Pero lo que no parece de recibo es que el Parlamento, por unanimidad, haya forzado a la televisión pública canaria a retransmitir en directo el sarao, contra el criterio de la propia tele. Es la primera vez en la historia que el Parlamento impone la retransmisión de un debate íntegro, en contra de la autonomía informativa que recoge la Ley de Televisión Canaria aprobada por la propia Cámara. Esa ley fue la forma en la que el Parlamento reaccionó -tras una etapa de relativa decencia en la tele, desde su fundación a la etapa de Willy García- a los ocho años de nefasta instrumentalización política que supuso el paulinato.
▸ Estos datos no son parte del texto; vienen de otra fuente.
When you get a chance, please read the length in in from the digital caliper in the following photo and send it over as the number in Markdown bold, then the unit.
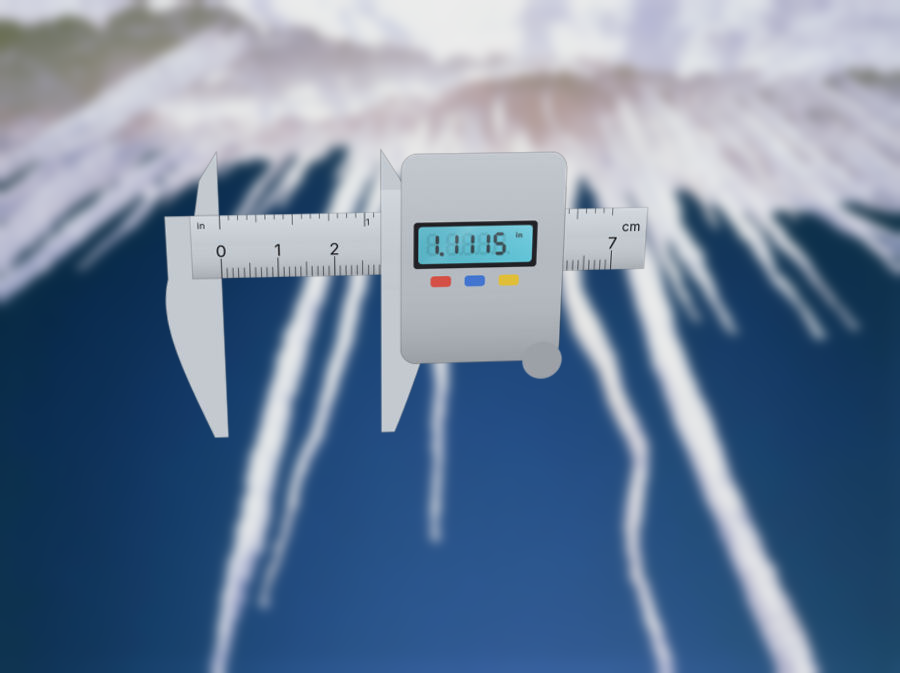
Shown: **1.1115** in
Comprendo que Román Rodríguez, Noemí Santana o Iñaki Lavandera tengan especial interés en demostrar su valía en el regate de navaja con Clavijo. Y también que haya opiniones y argumentos dispares sobre el interés de meter tres horas de debate -ya emitido en "streaming" por el canal en internet del Parlamento- en la programación de sobremesa. Pero se me antoja un pésimo precedente que Sus Señorías le digan a la tele cómo tiene que organizar la cobertura informativa de un pleno. El Parlamento puede y debe legislar sobre la tele, nombrar y cesar a sus directivos y controlar que no se haga uso partidista de sus informativos. Pero no tiene competencias para decidir la programación o qué debe o no cubrirse y en qué formato, ni siquiera por unanimidad de sus miembros. Me parece algo intolerable, un comportamiento pedestre e impropio que evidencia hasta qué punto Sus Señorías desconocen el alcance de sus atribuciones legales.

Vivimos en tiempos de atrabiliaria confusión de roles y cometidos. Tiempos en los que -frente al amedrentamiento o la presión- se responde siempre con enjuagues diplomáticos y apaciguamiento (por no decir con cobardía). En fin, que si yo fuera Santiago Negrín, les garantizo que antes de aceptar que Sus Señorías me impongan la escaleta, me sacan con los pies por delante.